> _Exercise_
Among the entries below, find all lines that include "pyautogui" and copy them.

=== Supplied data ===

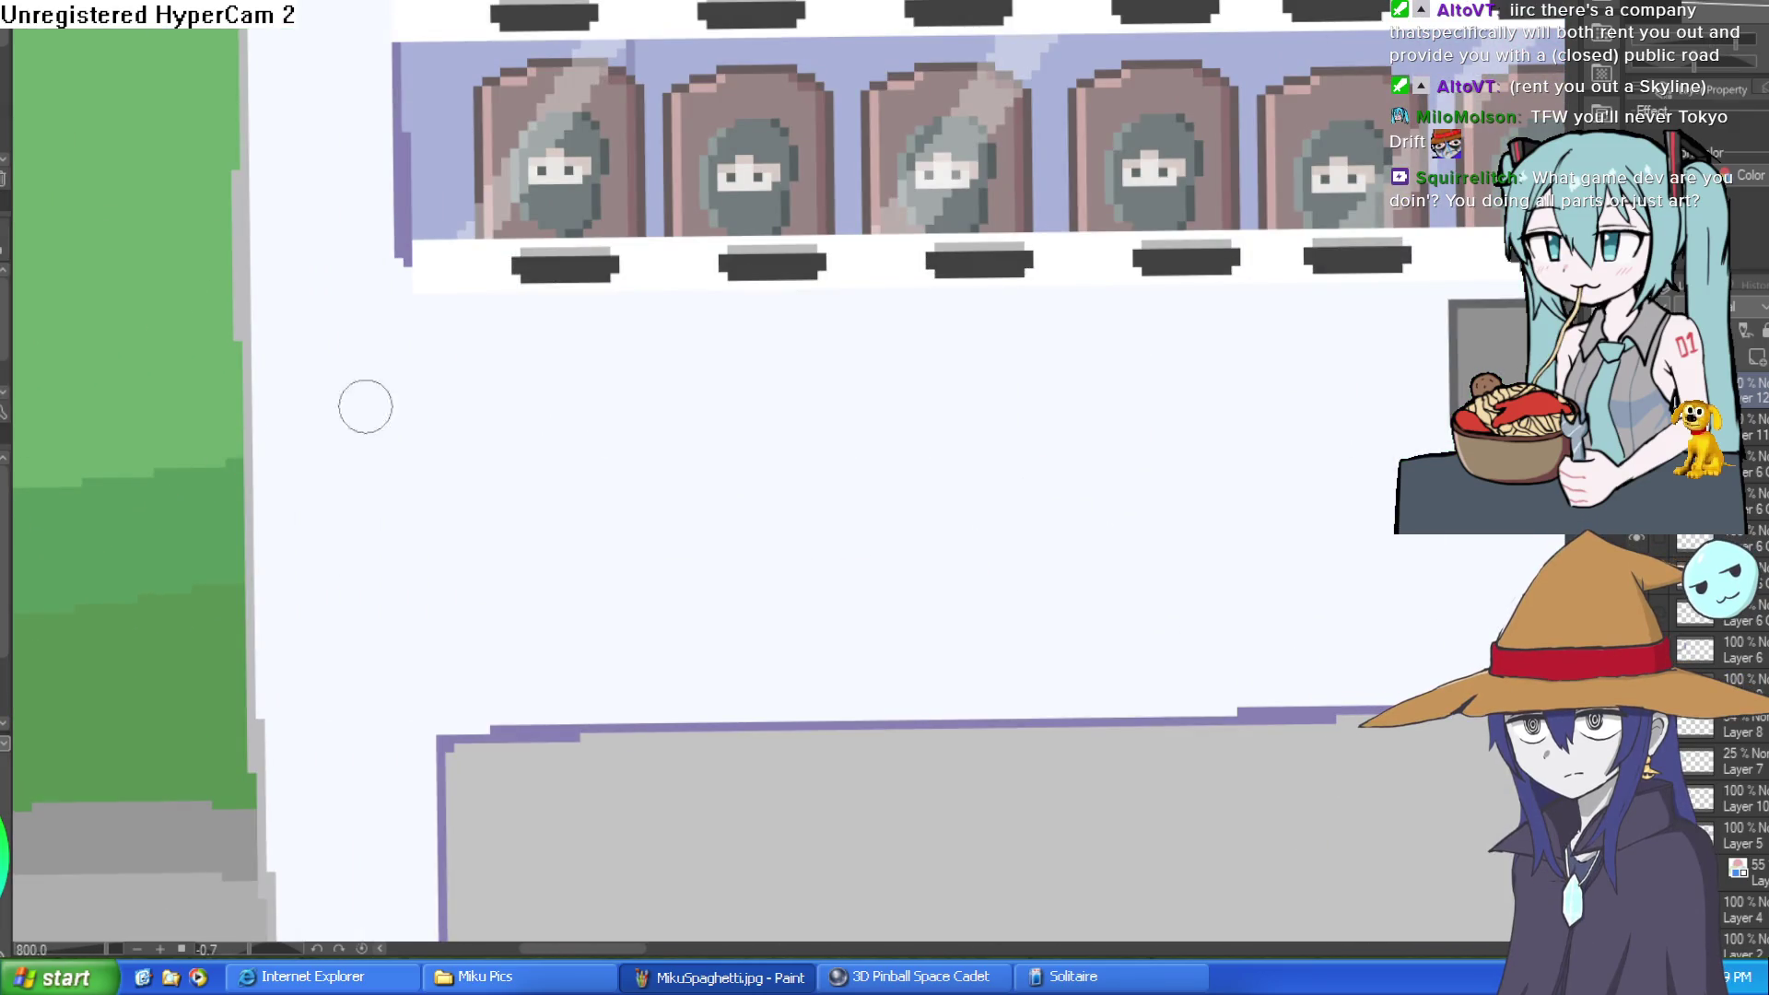
pyautogui.moveTo(636, 392); pyautogui.dragTo(580, 406)
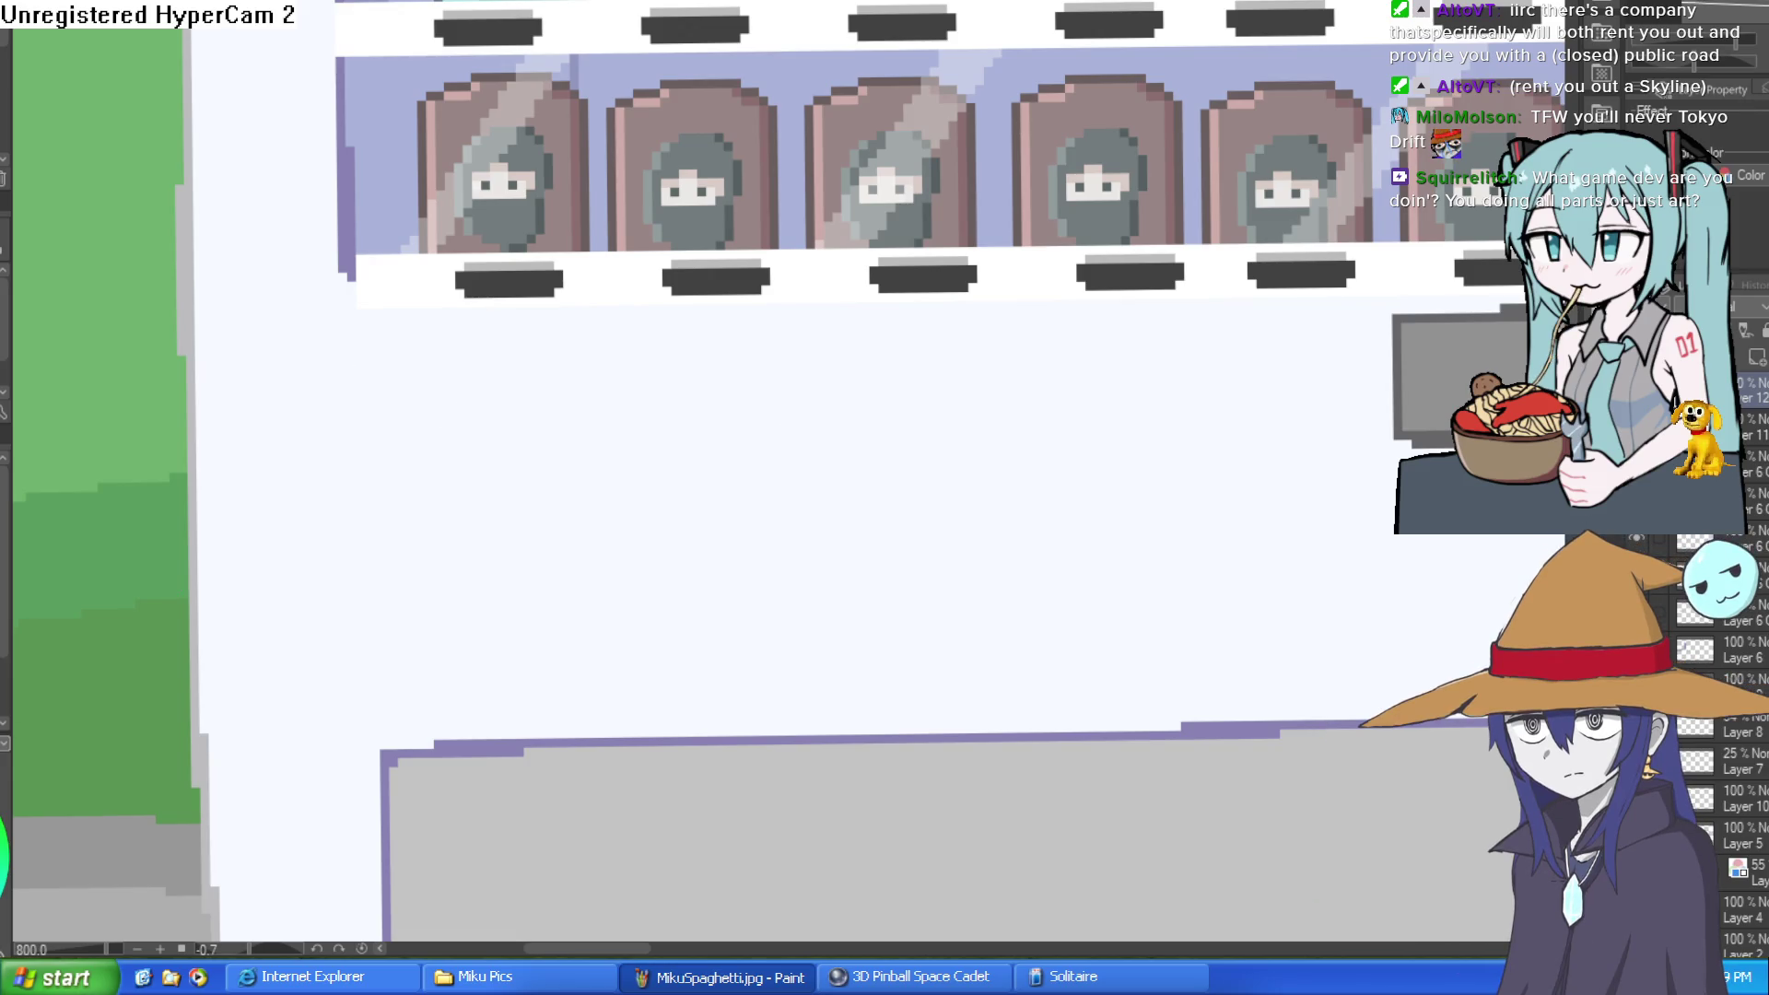
pyautogui.click(360, 350)
pyautogui.moveTo(361, 348)
pyautogui.mouseDown()
pyautogui.moveTo(360, 695)
pyautogui.moveTo(855, 683)
pyautogui.moveTo(840, 343)
pyautogui.moveTo(361, 348)
pyautogui.mouseUp()
pyautogui.press('ctrl+0')
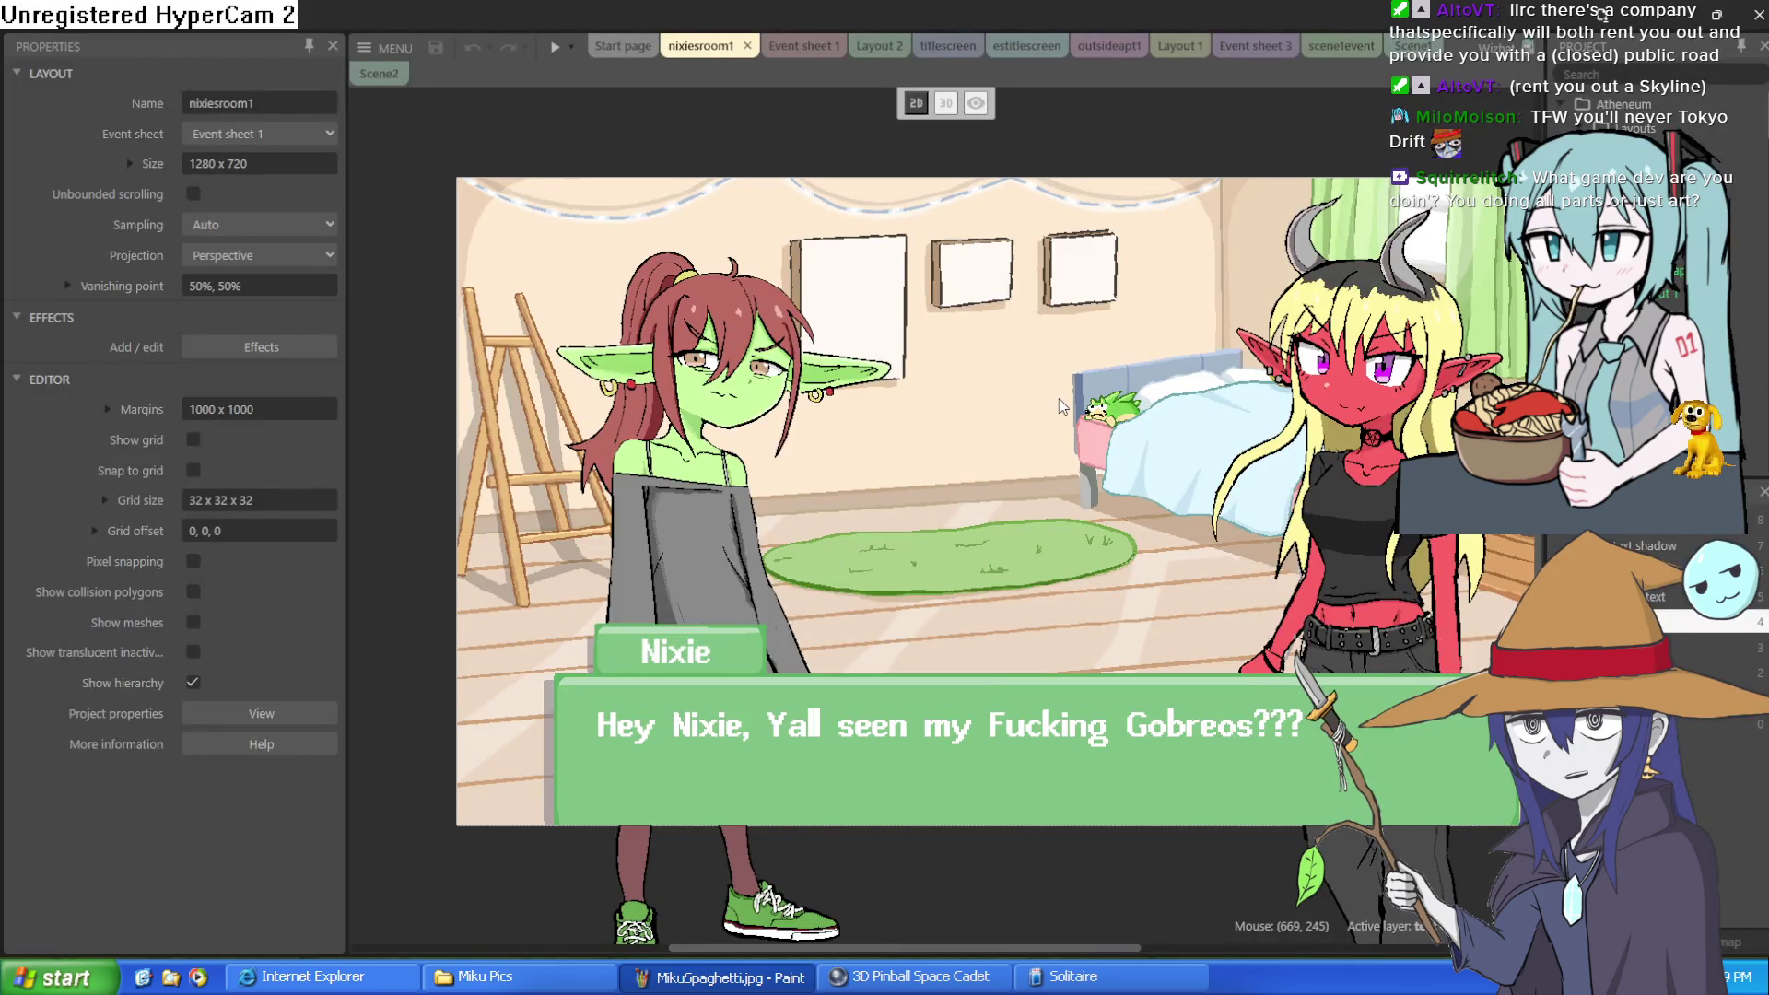
# Step: Check the Event sheet 3, Layout 1 and scene1event tabs, collapse the last event group, and minimize Construct
pyautogui.click(1254, 45)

===

> _Solved problem_
pyautogui.moveTo(636, 392); pyautogui.dragTo(580, 406)
pyautogui.click(360, 350)
pyautogui.moveTo(361, 348)
pyautogui.mouseDown()
pyautogui.moveTo(360, 695)
pyautogui.moveTo(855, 683)
pyautogui.moveTo(840, 343)
pyautogui.moveTo(361, 348)
pyautogui.mouseUp()
pyautogui.press('ctrl+0')
pyautogui.click(1254, 45)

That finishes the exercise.